Przesłuchane przed sądem dziewczynki potwierdziły, że były molestowane. Mężczyzna usłyszał zarzuty doprowadzenia małoletnich poniżej 15 roku życia do poddania się innym czynnościom seksualnym. Nie przysznał się do przestępstw.

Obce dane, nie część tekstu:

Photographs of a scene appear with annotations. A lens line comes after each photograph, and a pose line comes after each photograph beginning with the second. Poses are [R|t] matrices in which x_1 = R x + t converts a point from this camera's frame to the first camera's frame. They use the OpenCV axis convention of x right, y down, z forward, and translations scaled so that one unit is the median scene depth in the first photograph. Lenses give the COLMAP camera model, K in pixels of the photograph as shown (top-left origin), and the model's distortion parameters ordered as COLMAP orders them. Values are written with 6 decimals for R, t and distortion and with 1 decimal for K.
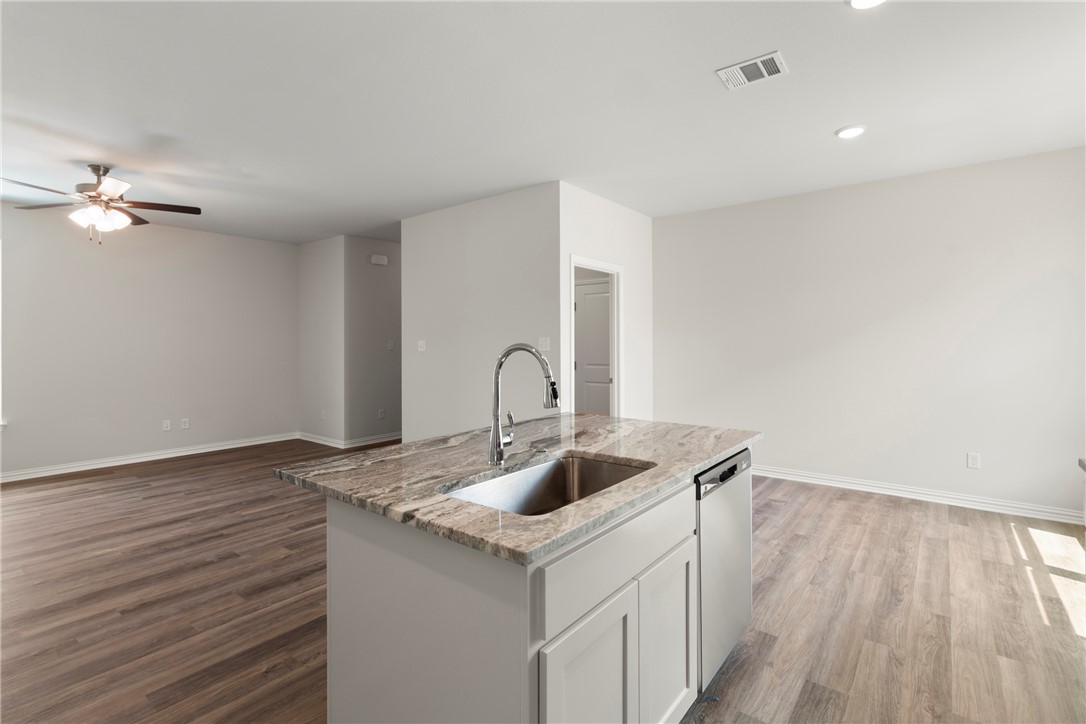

- Z uwagi na uzasadnione wątpliwości co do stanu poczytalności zarządzono jednorazowe badania psychiatryczne – informuje prokurator Liliana Łukasiewicz, rzeczniczka prasowa Prokuratury Okręgowej w Legnicy. – Biegli stwierdzili u oskarżonego deficyt intelektualny, obniżenie sprawności funkcji poznawczych, wnioskowania, planowania, przewidywania, rozumienia sytuacji społecznych. Oskarżony nie jest zdolny do prawidłowych relacji interpersonalnych, utrzymywania związków emocjonalnych i relacji partnerskich. Kontrola sfery popędowej jest u niego niska; dąży on do zaspokojenia popędu w sposób dla siebie najłatwiejszy. Zdaniem opiniujących działania oskarżonego były wynikiem obniżonej sprawności intelektualnej, obniżenia zdolności do kontroli emocji, braku empatii i płytkiego rozumienia norm społeczno-prawnych. Z powodu powyższych zaburzeń oskarżony miał ograniczoną w stopniu znacznym zdolność rozpoznania znaczenia czynów i pokierowania swoim postępowaniem.
Złotoryjanina zbadał także lekarz seksuolog.Stwierdził zaburzenia preferencji seksualnych. To one skutkowały podjęciem przestępnych zachowań wobec dzieci.
Za molestowanie małoletnich poniżej 15 roku życia grozi mu kara od 2 do 12 lat pozbawienia wolności. Z uwagi na ograniczoną poczytalność w chwili czynu sąd może, lecz nie musi, zastosować wobec sprawcy nadzwyczajne złagodzenie kary albo kary łagodniejszego rodzaju. Przy molestowaniu małoletnich oznacza to możliwość orzeczenia kary w wymiarze do 2 lat pozbawienia wolności.
Sprawę rozpozna Sąd Rejonowy w Złotoryi.